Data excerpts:
——————

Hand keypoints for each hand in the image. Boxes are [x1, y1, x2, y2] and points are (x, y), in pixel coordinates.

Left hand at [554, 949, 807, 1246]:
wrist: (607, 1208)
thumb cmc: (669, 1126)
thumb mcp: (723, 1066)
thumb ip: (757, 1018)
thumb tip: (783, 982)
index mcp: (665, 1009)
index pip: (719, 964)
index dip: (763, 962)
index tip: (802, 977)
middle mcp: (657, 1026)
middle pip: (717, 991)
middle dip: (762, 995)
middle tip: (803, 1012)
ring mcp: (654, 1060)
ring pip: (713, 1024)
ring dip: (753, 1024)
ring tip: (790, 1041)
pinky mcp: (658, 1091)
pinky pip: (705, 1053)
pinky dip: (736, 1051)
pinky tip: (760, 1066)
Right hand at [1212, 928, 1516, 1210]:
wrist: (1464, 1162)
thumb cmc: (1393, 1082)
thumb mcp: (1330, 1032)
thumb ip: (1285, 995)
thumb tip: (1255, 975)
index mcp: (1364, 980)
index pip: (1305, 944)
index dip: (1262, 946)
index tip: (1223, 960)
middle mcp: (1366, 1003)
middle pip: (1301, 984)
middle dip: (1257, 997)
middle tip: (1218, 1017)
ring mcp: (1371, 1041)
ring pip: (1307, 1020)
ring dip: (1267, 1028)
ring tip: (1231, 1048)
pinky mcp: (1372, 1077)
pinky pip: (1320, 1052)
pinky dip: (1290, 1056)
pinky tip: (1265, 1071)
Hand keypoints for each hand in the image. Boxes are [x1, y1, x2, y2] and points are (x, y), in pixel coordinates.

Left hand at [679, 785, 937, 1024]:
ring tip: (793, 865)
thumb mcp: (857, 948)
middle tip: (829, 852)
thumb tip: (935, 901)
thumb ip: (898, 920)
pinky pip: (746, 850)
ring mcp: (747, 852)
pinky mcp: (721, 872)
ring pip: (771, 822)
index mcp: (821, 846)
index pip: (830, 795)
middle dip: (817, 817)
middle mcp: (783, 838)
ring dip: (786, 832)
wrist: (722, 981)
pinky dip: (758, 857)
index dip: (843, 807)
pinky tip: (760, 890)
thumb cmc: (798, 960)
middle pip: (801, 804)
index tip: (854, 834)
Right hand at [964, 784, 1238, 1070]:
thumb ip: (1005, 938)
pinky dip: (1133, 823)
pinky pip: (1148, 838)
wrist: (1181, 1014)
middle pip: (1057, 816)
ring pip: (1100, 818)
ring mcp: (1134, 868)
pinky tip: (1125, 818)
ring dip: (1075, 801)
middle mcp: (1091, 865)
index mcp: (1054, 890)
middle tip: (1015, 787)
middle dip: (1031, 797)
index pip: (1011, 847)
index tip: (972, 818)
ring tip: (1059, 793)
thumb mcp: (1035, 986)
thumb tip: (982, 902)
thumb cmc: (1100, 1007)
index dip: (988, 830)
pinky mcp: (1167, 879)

——————

[EXERCISE OBJECTIVE]: From the records above, copy out the line with "pinky pip: (1148, 838)", the line with "index tip: (972, 818)", and every line between them, word for word.

[EXPECTED OUTPUT]:
pinky pip: (1148, 838)
wrist: (1181, 1014)
middle pip: (1057, 816)
ring pip: (1100, 818)
ring mcp: (1134, 868)
pinky tip: (1125, 818)
ring dip: (1075, 801)
middle mcp: (1091, 865)
index mcp: (1054, 890)
middle tip: (1015, 787)
middle dip: (1031, 797)
index pip: (1011, 847)
index tip: (972, 818)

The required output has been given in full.